Тишина. Прохладный воздух струится из приоткрытого окна. Безуспешно пытаешься найти утешительные слова для нее и слушаешь её тихие всхлипывания. Беспомощные и жалобные. Словно мольба о помощи бездомной кошечки,
которая осталась без еды и крова. Ты ощущаешь ее беззащитность. И ее дыхание прямо у себя над ухом.
Эрекция в трусах скользнула по ее бедру и ты стыдливо отодвинулся от ее ноги. В ушах у тебя зазвенело от стыда и неловкости, и чувства вины сразу за всё без разбору. Стало жарко. От её теплого тела, от собственной неловкости. Хотелось что-то сказать в своё оправдание, но вместо этого только звенящая тишина в воздухе. И жар от соприкосновения тел. Мягкая тяжелая грудь касается твоего плеча. Избыток гормонов бурлит в твоём молодом мужском теле. Неугомонная эрекция уже во всю натягивает ткань твоих трусов.
Её нога пододвинулась ближе и коснулась самого кончика. Ты вновь было постарался отодвинуться, но вместо этого услышал тихую просьбу:
— — Не убирай.
Всхлипывания стали реже. Стало жарко, как в бане. По твоему лбу проскользнула капелька пота. А потом мама медленно наползла на тебя всем телом и придавила эрекцию своим мягким животом.
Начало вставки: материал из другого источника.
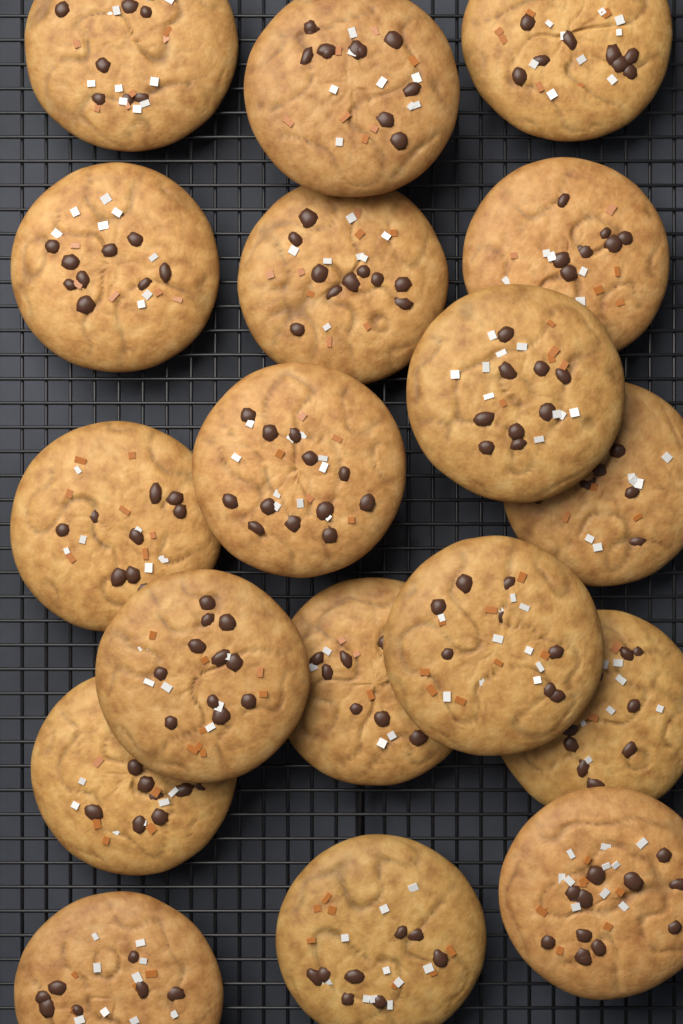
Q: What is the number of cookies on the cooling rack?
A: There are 18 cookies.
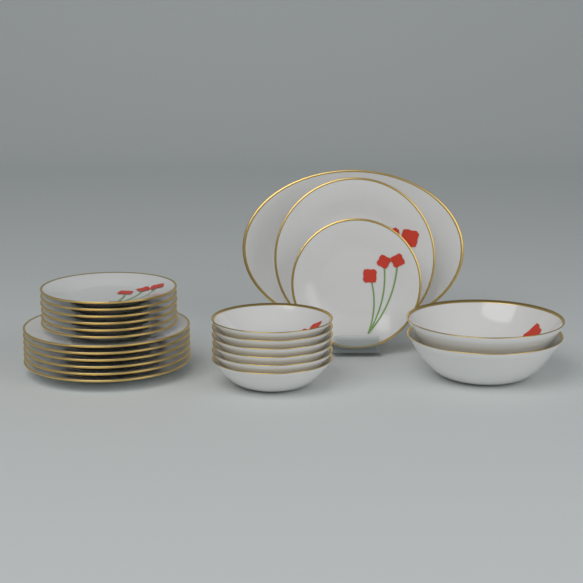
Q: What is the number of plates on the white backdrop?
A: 15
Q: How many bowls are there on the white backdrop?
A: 8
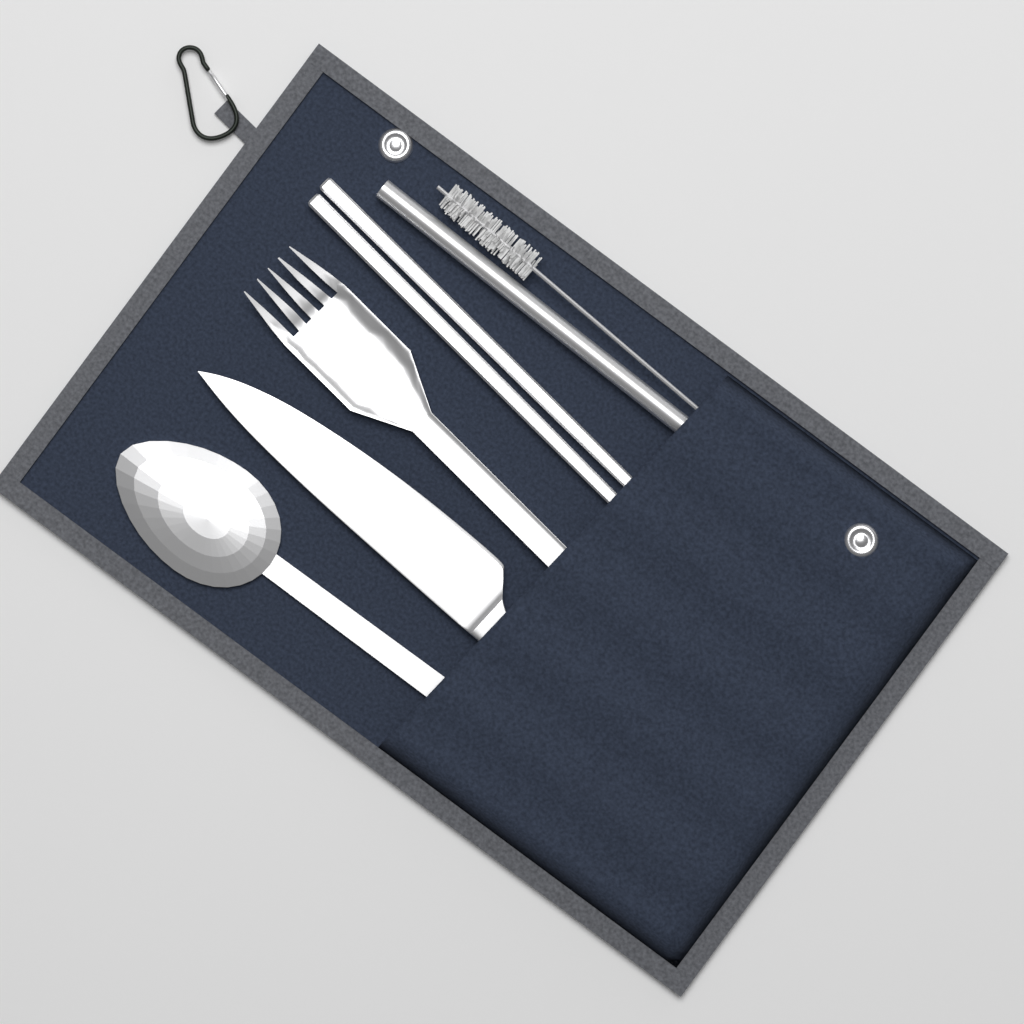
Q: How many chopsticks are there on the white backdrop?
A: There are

Прямо над твоим лицом сейчас была шея и плечо, выглядывающее из-под её ночнушки. От них пахло уютом и молоком. Было горячо. По твоим бокам скользнули ее колени.
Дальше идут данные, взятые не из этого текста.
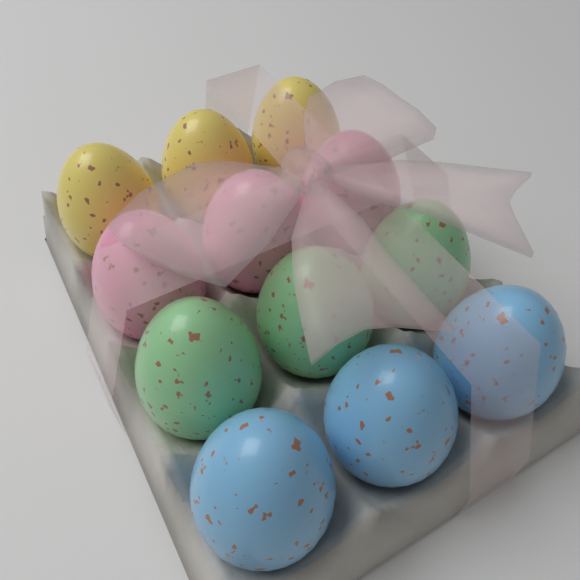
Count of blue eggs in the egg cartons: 3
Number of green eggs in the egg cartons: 3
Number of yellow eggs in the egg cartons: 3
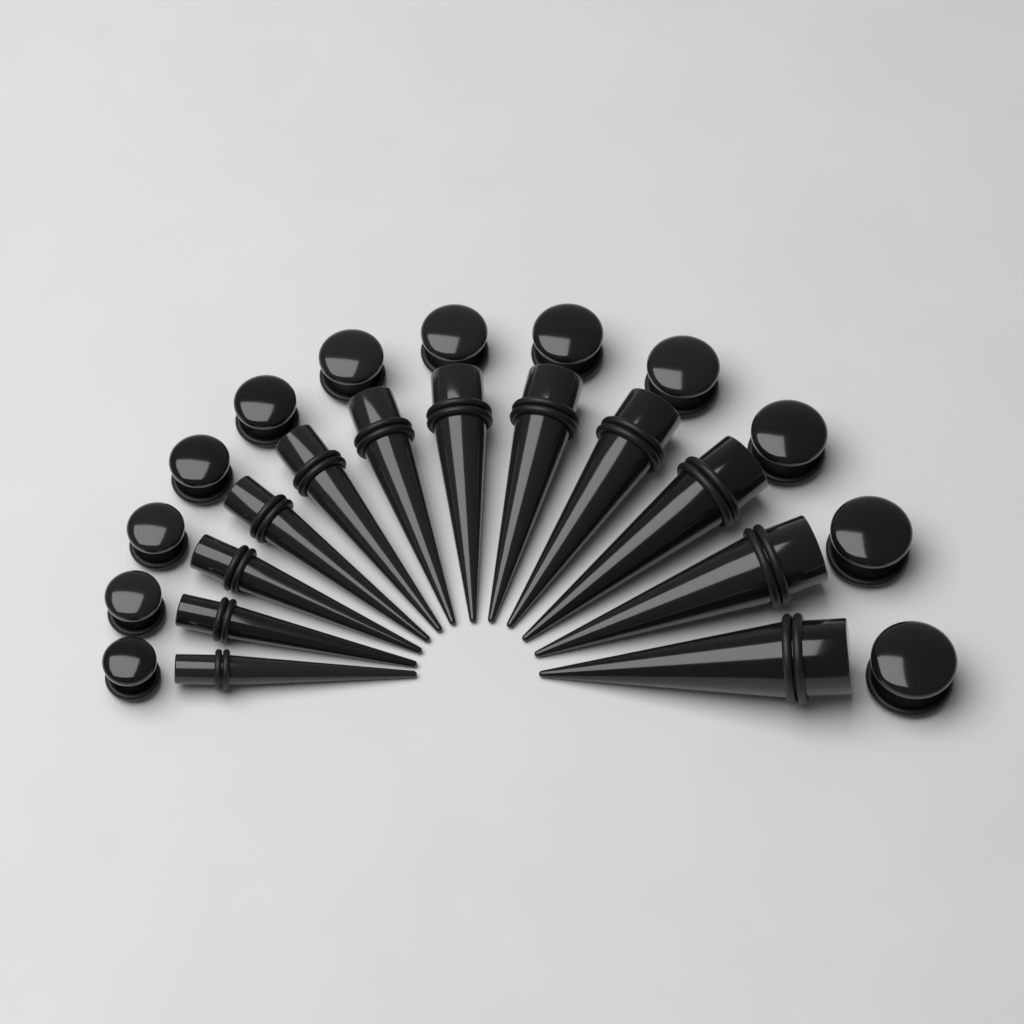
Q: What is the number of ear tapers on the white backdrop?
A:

Тебе страшно хотелось женщину. И ты коснулся губами теплой кожи.
Не шевелясь, ты испугано лежал, приятно придавленный весом её тела. Мягкая грудь словно растеклась по тебе. В то же время мама еле заметно двигала бедрами. Тихо и бесшумно. Словно сама боялась, что ты заметишь это. Мокрый кончик головки медленно скользил под трусами. Становилось все слаще и слаще от запретных движений. Ее ритмичное дыхание возбуждало ещё сильнее.
Она явно не торопилась. Ей нужно было время. И ты дал ей это время, балансируя на грани оргазма: стараясь оттянуть этот момент.
Когда она была готова, она двинула бедрами и сползла чуть выше по тебе. И чувствительная головка ощутила, что она теперь придавлена не гладкой кожей живота, а щелочкой между двух тугих, налитых кровью половинок. Ты осознал, что это за место и терпеть это больше не было сил. В голове помутнело. Ты почувствовал, что она тоже начала кончать.
Когда она вышла из комнаты, ты остался лежать на спине в насквозь мокрых трусах от спермы и женских соков. Тебе было до боли стыдно и гадко от этого чувства.